GUILTY AS CHARGED?
The express line-up is long, too long. There are seven items in my cart. The lady in front of me has nine. The limit is eight. I count hers, just to be sure, pretending to read a magazine in the wrack beside me.
“I don’t know where people get the nerve,” a woman behind me says, frustrated. “I only have three things here, and the lady in front of you.... well,” her voice trails off.
That’s all I needed. “Yes,” I say, pulling my purse strap up higher on my shoulder, in an almost militant move. I look briefly at the woman behind me, lips curling into a supportive smile.
The woman in front empties her cart on the counter without so much as a backward glance of guilt. The noise below me is my foot tapping hard on the cement floor.
“Excuse me.“ I muster up the courage, brought on by the woman behind me, “but we notice that you should probably be in the line next to us. You’re over the limit.”
I turn around to bring the woman behind her into the conversation. But she isn’t there. She’s standing in the line two rows over and ignores me. I was alone.
“Well,” the woman is small, older than I thought. Her eyes look down and counts the items again. “Oh my,” she says, her voice sweet, apologetic. “I didn’t realize. I’m so sorry dear. Sometimes I forget which line I’m in, or how many things I have.”
I feel my neck shriveling inside the collar of my coat. How petty, I think. What was wrong with me. It was one item for goodness sake.
“That’s okay,” I apologize to her. “I’m sorry actually. I’m not normally this picky.” She pats me on the shoulder, and smiles.
That’ll be $45.16. The clerk stands waiting for the woman to hand her the money.
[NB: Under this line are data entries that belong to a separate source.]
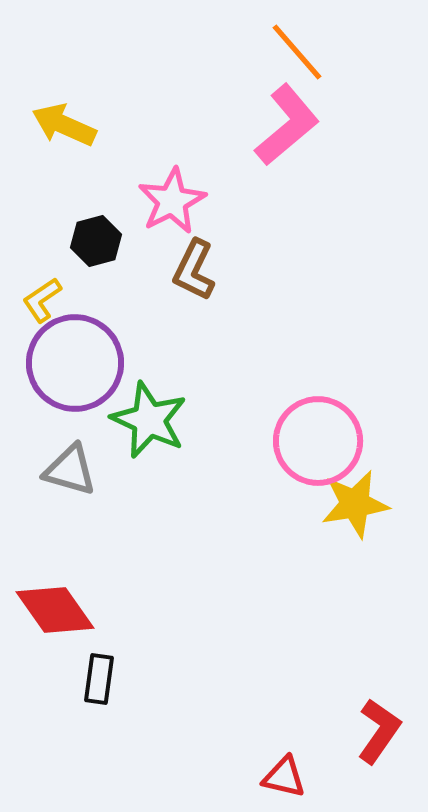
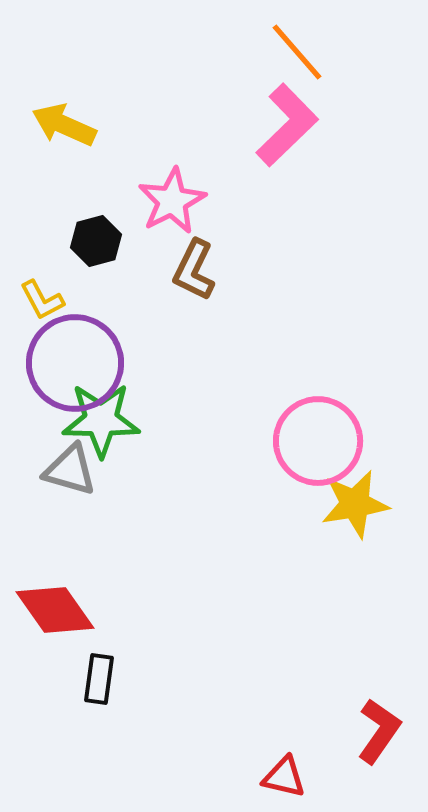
pink L-shape: rotated 4 degrees counterclockwise
yellow L-shape: rotated 84 degrees counterclockwise
green star: moved 48 px left; rotated 24 degrees counterclockwise
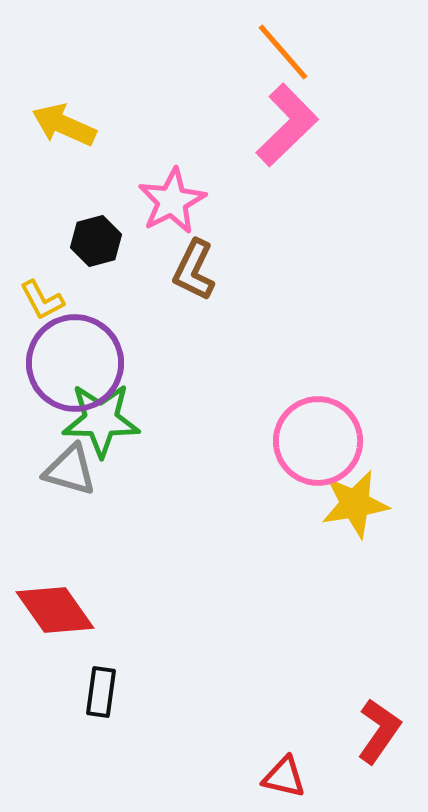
orange line: moved 14 px left
black rectangle: moved 2 px right, 13 px down
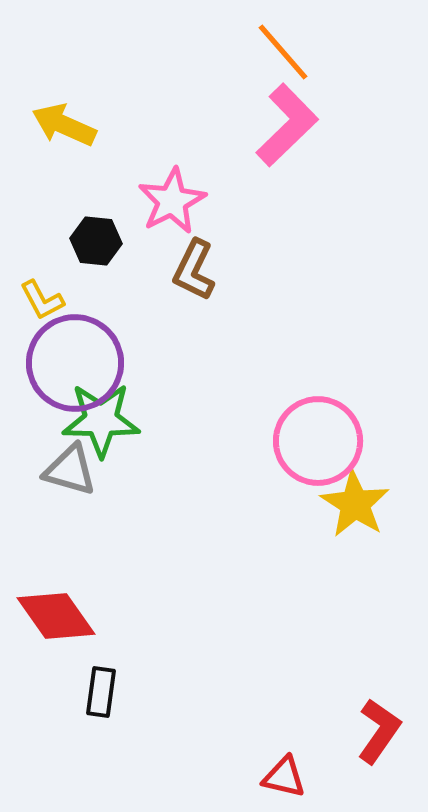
black hexagon: rotated 21 degrees clockwise
yellow star: rotated 30 degrees counterclockwise
red diamond: moved 1 px right, 6 px down
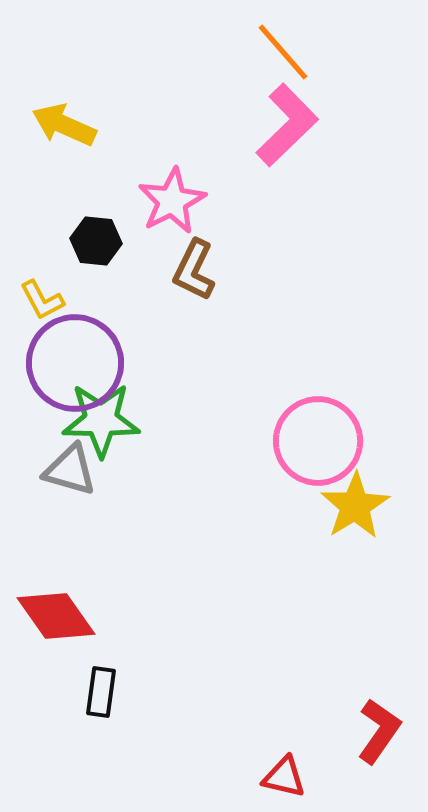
yellow star: moved 2 px down; rotated 8 degrees clockwise
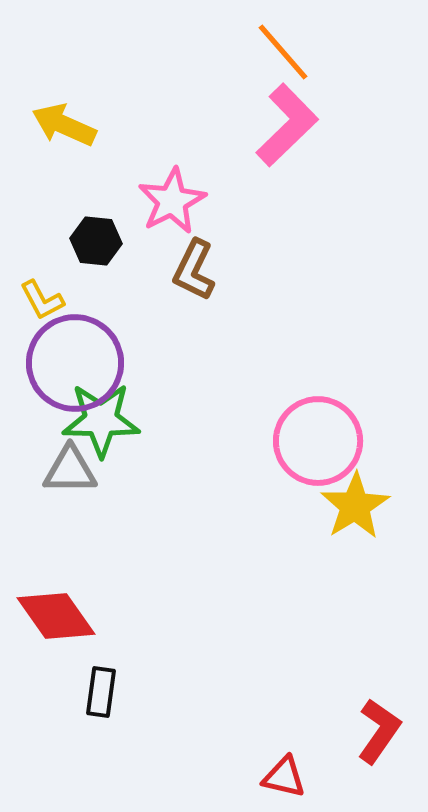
gray triangle: rotated 16 degrees counterclockwise
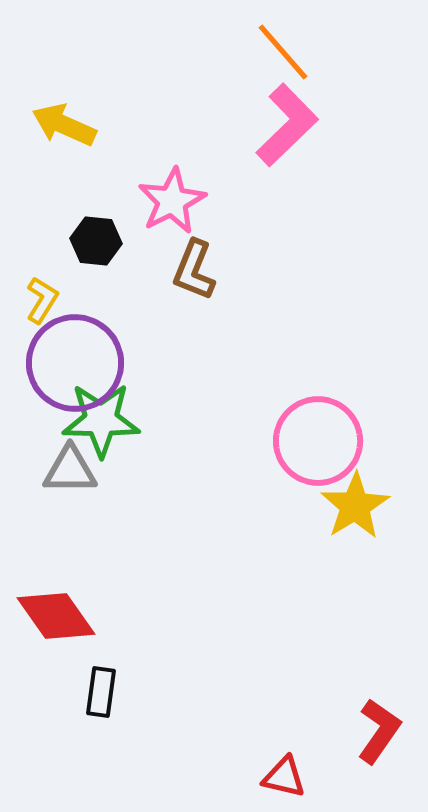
brown L-shape: rotated 4 degrees counterclockwise
yellow L-shape: rotated 120 degrees counterclockwise
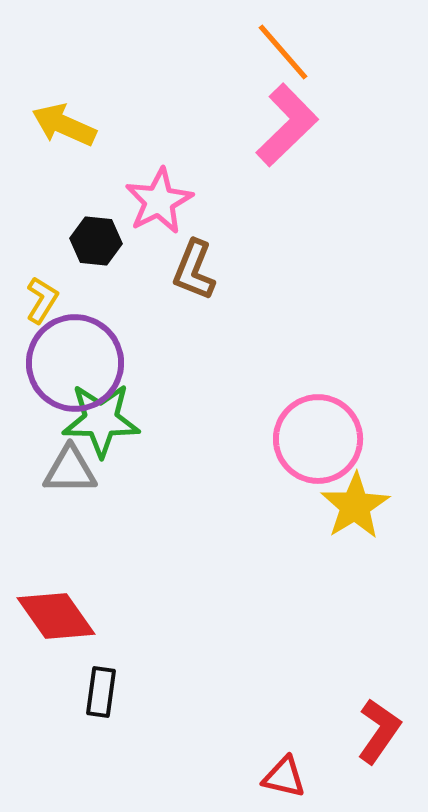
pink star: moved 13 px left
pink circle: moved 2 px up
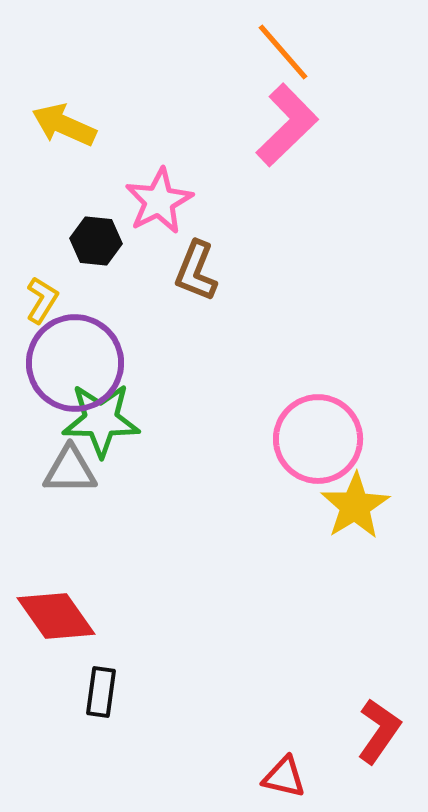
brown L-shape: moved 2 px right, 1 px down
“Oh dear,” she reaches into her pocket. “The money, it’s not here.” Her voice gets higher with each word. “It’s gone. It’s not here.” She pulls at both pockets, her eyes little grey sockets of wild. “I know it was here. I left with it this morning.” Then she turns to me, her eyes calmer, her voice mellowed down to a low accusing tone. “I had it when I came into the store.” She looks at me, with a hint of accusation in her voice. “Then this woman, well, she started accusing me of having too many things. I don’t know what happened to the money.” The woman begins to ramble, her sentences don’t make sense to me.
“Yes, I just mentioned you had too many items.”
She keeps on talking. “I think she might have my money.” She keeps pulling at her pockets, and looking at me.
“What,” I repeat, slightly stunned. By now there is a substantial line behind us. I am too embarrassed to turn around. I just want this to be over with.
“I’m sorry.” The clerk stands waiting. “But I need the money. Did you want to come back later with it.”
“I guess so,” she says, staring straight at me as though all this were my fault for not giving it back to her.
My hands are sweating. The pause between us seems eternal. So far this whole event only took moments, enough to make my thirty-two years of living bring question to my own character. What had I done?
“Elsie,” the clerk says. “You can’t keep doing this. We’ll hold the groceries for you until you can get the money and come back for them.”
The clerk grabs her two bags and puts them behind the counter, then starts to check my items through. By now, I was white with worry. “I’m so sorry,” I say to the clerk. “I never meant to cause trouble by telling her she had too many items.” Now I was rambling.
“Hey,” the clerk smiled. “Relax. She does this about once a week. Either forgets her money, or hasn’t cashed her check and doesn’t want to admit it. I didn’t think you were taking her seriously.”
“Whew,” I feel the tension drain from inside. The flash cards of the prison cell in an orange suit shut down immediately. “No, of course I didn’t take her seriously. ”I smile as I hand the clerk my money. “Of course I didn’t take her seriously.”
And “whew”, you made it to the end of the most boring story I have ever written.